YORKVILLE – An e-learning days plan for Yorkville School District 115 outside of the COVID-19 pandemic will be set for a public hearing and a Board of Education vote later this month.
Nick Baughman, District 115 associate superintendent for learning and instruction, said during a Monday, Oct. 5, school board Committee of the Whole meeting that under the proposed plan, schools wouldn’t have to add another student attendance day at the end of the calendar year to meet state requirements, as they would have to with emergency school closure days for inclement weather. He said that is separate from what the district currently is doing amid the COVID-19 pandemic and students would just participate in class virtually.
“And we’re fortunate, because we are one-to-one. So we have a device for every student in kindergarten through 12th grade and that we have the connectivity to be able to make an e-learning day happen in the case of an emergency,” Baughman said.
Baughman said sample emergency e-learning day schedules would include students participating in electronic Zoom calls for direct instruction and independent practice activities for at least five hours per e-learning day. He said age appropriateness is considered in the e-learning days plan.
For example, Baughman said, high schoolers would continue to follow their alternating day schedules and there would be no students on campus. He said middle school students would continue to follow their 10-period schedules in 25-minute increments for the day.
At the elementary school level, Baughman said, students would participate in 30-minute math Zoom calls with live instruction and similar 30-minute Zoom calls for English and language arts instruction. He said those students also would be given asynchronous activities to complete throughout the course of the day to fulfill that minimum five-hour day requirement.
“The elementary schedule is probably most like what our current e-learning plan is, but from a [seventh through 12th grade] perspective, this is a little bit of a different schedule” from what students are familiar with currently, Baughman said.
The update comes after former Gov.
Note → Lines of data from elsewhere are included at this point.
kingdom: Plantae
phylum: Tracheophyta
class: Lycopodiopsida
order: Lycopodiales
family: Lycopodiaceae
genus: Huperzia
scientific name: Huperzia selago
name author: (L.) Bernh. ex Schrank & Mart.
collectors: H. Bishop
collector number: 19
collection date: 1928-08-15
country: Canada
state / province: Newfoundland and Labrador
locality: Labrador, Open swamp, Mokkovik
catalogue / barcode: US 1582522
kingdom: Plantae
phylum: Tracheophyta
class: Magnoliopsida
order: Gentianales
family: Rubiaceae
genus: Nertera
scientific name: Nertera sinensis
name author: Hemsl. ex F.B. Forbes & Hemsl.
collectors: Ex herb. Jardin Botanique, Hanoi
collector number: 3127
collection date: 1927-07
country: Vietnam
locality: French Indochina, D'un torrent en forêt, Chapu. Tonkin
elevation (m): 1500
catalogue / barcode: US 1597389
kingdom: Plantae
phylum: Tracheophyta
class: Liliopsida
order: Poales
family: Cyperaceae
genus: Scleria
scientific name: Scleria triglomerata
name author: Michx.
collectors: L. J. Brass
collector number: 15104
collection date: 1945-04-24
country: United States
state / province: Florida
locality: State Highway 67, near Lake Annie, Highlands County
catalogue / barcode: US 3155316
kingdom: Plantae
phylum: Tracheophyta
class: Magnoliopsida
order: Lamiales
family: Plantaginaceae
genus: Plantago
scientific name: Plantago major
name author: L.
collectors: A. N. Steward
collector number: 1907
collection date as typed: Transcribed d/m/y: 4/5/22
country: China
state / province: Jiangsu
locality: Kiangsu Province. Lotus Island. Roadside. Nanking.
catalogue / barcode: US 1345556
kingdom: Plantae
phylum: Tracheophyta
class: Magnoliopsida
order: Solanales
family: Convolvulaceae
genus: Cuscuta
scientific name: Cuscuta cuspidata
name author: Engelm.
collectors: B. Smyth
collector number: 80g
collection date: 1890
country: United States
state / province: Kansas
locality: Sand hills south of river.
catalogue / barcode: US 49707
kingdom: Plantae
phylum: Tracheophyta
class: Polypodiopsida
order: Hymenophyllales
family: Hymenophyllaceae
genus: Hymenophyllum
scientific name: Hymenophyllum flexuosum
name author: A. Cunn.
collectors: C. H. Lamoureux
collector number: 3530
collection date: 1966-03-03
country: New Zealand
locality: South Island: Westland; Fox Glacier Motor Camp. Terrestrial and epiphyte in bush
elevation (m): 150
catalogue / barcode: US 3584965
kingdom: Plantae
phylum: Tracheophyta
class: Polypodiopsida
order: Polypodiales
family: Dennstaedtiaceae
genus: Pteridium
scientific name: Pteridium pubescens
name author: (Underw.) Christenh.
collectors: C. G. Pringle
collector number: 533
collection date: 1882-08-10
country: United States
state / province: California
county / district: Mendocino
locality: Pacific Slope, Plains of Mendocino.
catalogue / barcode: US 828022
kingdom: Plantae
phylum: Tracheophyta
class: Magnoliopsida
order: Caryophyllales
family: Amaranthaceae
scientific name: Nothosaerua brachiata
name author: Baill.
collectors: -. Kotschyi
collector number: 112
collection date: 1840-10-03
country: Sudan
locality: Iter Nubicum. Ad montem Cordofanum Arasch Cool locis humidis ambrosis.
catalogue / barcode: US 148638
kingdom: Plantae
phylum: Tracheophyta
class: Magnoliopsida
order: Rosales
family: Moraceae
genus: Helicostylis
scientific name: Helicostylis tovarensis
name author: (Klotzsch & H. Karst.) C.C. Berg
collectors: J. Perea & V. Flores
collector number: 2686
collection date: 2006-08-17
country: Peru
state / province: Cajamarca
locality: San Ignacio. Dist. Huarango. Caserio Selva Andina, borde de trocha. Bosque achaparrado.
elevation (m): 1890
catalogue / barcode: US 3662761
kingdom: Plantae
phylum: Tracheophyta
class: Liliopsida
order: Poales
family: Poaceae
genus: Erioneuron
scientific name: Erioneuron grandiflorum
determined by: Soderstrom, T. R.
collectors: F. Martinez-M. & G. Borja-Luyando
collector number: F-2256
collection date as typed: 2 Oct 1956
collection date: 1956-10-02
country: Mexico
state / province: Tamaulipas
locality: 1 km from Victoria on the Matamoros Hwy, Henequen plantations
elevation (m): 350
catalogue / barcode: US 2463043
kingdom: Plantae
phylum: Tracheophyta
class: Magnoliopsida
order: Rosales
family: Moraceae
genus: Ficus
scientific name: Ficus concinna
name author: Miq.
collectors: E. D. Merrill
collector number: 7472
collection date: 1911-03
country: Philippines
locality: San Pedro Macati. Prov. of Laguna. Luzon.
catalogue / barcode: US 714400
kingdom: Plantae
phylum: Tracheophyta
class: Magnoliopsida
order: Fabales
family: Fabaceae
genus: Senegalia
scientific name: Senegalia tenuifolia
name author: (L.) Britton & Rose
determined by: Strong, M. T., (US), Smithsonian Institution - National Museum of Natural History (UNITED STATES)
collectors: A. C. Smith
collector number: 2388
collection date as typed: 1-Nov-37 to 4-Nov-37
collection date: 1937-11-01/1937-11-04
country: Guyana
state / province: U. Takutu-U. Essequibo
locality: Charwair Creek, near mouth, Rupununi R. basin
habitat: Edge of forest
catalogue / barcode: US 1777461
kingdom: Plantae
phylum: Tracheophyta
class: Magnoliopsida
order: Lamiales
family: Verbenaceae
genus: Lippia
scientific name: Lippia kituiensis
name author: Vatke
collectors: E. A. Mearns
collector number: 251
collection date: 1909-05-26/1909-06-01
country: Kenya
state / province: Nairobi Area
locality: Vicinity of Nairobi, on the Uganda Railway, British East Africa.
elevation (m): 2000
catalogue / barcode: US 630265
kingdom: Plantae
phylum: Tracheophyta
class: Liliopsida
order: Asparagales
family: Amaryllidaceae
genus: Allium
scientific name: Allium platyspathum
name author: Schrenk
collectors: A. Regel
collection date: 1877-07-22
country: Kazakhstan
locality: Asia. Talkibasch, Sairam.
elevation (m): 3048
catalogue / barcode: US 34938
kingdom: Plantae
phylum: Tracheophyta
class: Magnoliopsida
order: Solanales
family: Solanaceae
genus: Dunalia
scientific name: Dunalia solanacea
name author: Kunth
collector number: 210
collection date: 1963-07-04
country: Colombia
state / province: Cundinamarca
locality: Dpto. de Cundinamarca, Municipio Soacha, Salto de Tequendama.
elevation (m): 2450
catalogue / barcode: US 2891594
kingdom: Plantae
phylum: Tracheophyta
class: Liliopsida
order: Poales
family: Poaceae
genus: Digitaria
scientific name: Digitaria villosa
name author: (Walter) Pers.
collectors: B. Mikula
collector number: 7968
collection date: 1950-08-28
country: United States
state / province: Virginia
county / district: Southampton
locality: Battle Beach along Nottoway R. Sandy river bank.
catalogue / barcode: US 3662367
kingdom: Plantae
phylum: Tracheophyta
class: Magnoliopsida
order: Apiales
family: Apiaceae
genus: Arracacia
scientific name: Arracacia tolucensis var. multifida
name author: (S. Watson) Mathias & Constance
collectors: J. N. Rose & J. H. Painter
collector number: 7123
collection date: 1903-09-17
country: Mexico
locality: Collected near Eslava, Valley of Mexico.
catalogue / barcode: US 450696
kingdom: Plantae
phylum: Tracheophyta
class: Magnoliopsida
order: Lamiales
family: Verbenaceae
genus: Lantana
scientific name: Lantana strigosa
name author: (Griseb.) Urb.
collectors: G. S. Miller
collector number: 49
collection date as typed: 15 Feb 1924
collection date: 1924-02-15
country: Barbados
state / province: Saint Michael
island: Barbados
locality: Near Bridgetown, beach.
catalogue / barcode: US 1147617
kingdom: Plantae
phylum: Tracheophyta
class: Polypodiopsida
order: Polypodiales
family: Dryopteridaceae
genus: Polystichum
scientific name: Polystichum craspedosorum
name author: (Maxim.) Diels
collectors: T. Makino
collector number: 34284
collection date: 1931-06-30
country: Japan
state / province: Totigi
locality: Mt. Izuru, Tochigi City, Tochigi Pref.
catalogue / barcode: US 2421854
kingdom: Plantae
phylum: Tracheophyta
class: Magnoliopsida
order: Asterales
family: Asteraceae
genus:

Bruce Rauner passed a measure in 2015 that created a pilot program for virtual learning days in schools to help keep snow or emergency days to a minimum during the school year. Since then, more schools have started to create their own e-learning day policies.
District officials said the district submitted a similar plan earlier this year to the Regional Office of Education. However, state education officials told district officials that they needed to resubmit the plan for more formal approval, per district officials.
School board member Jason Senffner said this type of plan has been a topic of conversation for the school board, even before the pandemic, throughout the seven years he’s been on the board. He said it’s something that the board always has talked about getting around to in terms of getting rid of days at the end of the year.
“So it seems like a nice plan,” Senffner said.
Baughman said that snow days that the way most adults knew them when growing up may be becoming a thing of the past. He said more school districts are starting to have more technological capabilities to have students participate in class remotely if in-person attendance isn’t possible for any emergency reasons.
Baughman said the general use of e-learning platforms overall seem to be well-received so far within the district.
“And I think, in my opinion, the pandemic has kind of forced us to get used to learning in different platforms,” Baughman said. “And so this is not necessarily a large-scale change for what our families have been used to.”
Baughman said the district anticipates having a public hearing for the e-learning day plan, along with the school board vote for the plan, be scheduled for Oct. 26 at the Yorkville High School library. He said the plan would then be to submit it to the Regional Office of Education for their approval.